__YOUR INSTRUCTIONS__
Would it be possible to reproduce every entry exactly, please?

__INPUT MATERIAL__
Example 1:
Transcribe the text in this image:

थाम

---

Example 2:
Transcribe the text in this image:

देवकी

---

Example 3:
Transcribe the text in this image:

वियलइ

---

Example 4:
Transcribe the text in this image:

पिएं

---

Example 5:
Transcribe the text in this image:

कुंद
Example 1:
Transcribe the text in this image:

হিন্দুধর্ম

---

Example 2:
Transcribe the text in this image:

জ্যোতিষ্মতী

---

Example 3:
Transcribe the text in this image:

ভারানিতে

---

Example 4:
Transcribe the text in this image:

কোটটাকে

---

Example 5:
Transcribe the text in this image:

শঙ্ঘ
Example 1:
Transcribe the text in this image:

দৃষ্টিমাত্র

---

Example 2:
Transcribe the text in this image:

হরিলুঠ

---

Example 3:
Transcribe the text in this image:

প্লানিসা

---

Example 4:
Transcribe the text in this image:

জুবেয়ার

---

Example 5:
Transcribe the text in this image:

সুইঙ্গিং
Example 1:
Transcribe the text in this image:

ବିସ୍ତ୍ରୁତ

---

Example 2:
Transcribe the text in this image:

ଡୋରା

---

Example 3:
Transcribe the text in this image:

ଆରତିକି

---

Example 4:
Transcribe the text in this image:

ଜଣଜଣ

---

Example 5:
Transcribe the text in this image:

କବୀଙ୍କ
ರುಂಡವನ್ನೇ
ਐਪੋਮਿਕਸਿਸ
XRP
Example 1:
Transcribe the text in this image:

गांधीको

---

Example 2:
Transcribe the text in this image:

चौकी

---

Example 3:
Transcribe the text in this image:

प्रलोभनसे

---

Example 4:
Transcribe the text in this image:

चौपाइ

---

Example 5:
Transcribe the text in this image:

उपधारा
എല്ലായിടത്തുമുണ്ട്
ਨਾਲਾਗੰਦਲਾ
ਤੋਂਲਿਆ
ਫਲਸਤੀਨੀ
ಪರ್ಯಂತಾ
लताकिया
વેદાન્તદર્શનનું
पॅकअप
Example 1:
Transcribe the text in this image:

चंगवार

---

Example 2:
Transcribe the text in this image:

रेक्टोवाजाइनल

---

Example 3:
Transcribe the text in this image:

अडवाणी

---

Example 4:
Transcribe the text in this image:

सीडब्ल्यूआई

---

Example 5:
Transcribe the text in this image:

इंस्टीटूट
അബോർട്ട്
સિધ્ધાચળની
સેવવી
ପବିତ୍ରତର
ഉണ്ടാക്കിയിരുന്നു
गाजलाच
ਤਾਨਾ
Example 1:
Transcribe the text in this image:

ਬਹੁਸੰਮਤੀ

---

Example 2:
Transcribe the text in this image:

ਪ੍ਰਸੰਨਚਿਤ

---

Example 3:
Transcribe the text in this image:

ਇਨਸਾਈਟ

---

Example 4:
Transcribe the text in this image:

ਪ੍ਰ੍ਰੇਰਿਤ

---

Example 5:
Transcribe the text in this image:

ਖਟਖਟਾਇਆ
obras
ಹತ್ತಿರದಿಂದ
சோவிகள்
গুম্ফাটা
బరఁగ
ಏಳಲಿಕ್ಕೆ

__WRITTEN REPLY__
Example 1:
Transcribe the text in this image:

थाम

---

Example 2:
Transcribe the text in this image:

देवकी

---

Example 3:
Transcribe the text in this image:

वियलइ

---

Example 4:
Transcribe the text in this image:

पिएं

---

Example 5:
Transcribe the text in this image:

कुंद
Example 1:
Transcribe the text in this image:

হিন্দুধর্ম

---

Example 2:
Transcribe the text in this image:

জ্যোতিষ্মতী

---

Example 3:
Transcribe the text in this image:

ভারানিতে

---

Example 4:
Transcribe the text in this image:

কোটটাকে

---

Example 5:
Transcribe the text in this image:

শঙ্ঘ
Example 1:
Transcribe the text in this image:

দৃষ্টিমাত্র

---

Example 2:
Transcribe the text in this image:

হরিলুঠ

---

Example 3:
Transcribe the text in this image:

প্লানিসা

---

Example 4:
Transcribe the text in this image:

জুবেয়ার

---

Example 5:
Transcribe the text in this image:

সুইঙ্গিং
Example 1:
Transcribe the text in this image:

ବିସ୍ତ୍ରୁତ

---

Example 2:
Transcribe the text in this image:

ଡୋରା

---

Example 3:
Transcribe the text in this image:

ଆରତିକି

---

Example 4:
Transcribe the text in this image:

ଜଣଜଣ

---

Example 5:
Transcribe the text in this image:

କବୀଙ୍କ
ರುಂಡವನ್ನೇ
ਐਪੋਮਿਕਸਿਸ
XRP
Example 1:
Transcribe the text in this image:

गांधीको

---

Example 2:
Transcribe the text in this image:

चौकी

---

Example 3:
Transcribe the text in this image:

प्रलोभनसे

---

Example 4:
Transcribe the text in this image:

चौपाइ

---

Example 5:
Transcribe the text in this image:

उपधारा
എല്ലായിടത്തുമുണ്ട്
ਨਾਲਾਗੰਦਲਾ
ਤੋਂਲਿਆ
ਫਲਸਤੀਨੀ
ಪರ್ಯಂತಾ
लताकिया
વેદાન્તદર્શનનું
पॅकअप
Example 1:
Transcribe the text in this image:

चंगवार

---

Example 2:
Transcribe the text in this image:

रेक्टोवाजाइनल

---

Example 3:
Transcribe the text in this image:

अडवाणी

---

Example 4:
Transcribe the text in this image:

सीडब्ल्यूआई

---

Example 5:
Transcribe the text in this image:

इंस्टीटूट
അബോർട്ട്
સિધ્ધાચળની
સેવવી
ପବିତ୍ରତର
ഉണ്ടാക്കിയിരുന്നു
गाजलाच
ਤਾਨਾ
Example 1:
Transcribe the text in this image:

ਬਹੁਸੰਮਤੀ

---

Example 2:
Transcribe the text in this image:

ਪ੍ਰਸੰਨਚਿਤ

---

Example 3:
Transcribe the text in this image:

ਇਨਸਾਈਟ

---

Example 4:
Transcribe the text in this image:

ਪ੍ਰ੍ਰੇਰਿਤ

---

Example 5:
Transcribe the text in this image:

ਖਟਖਟਾਇਆ
obras
ಹತ್ತಿರದಿಂದ
சோவிகள்
গুম্ফাটা
బరఁగ
ಏಳಲಿಕ್ಕೆ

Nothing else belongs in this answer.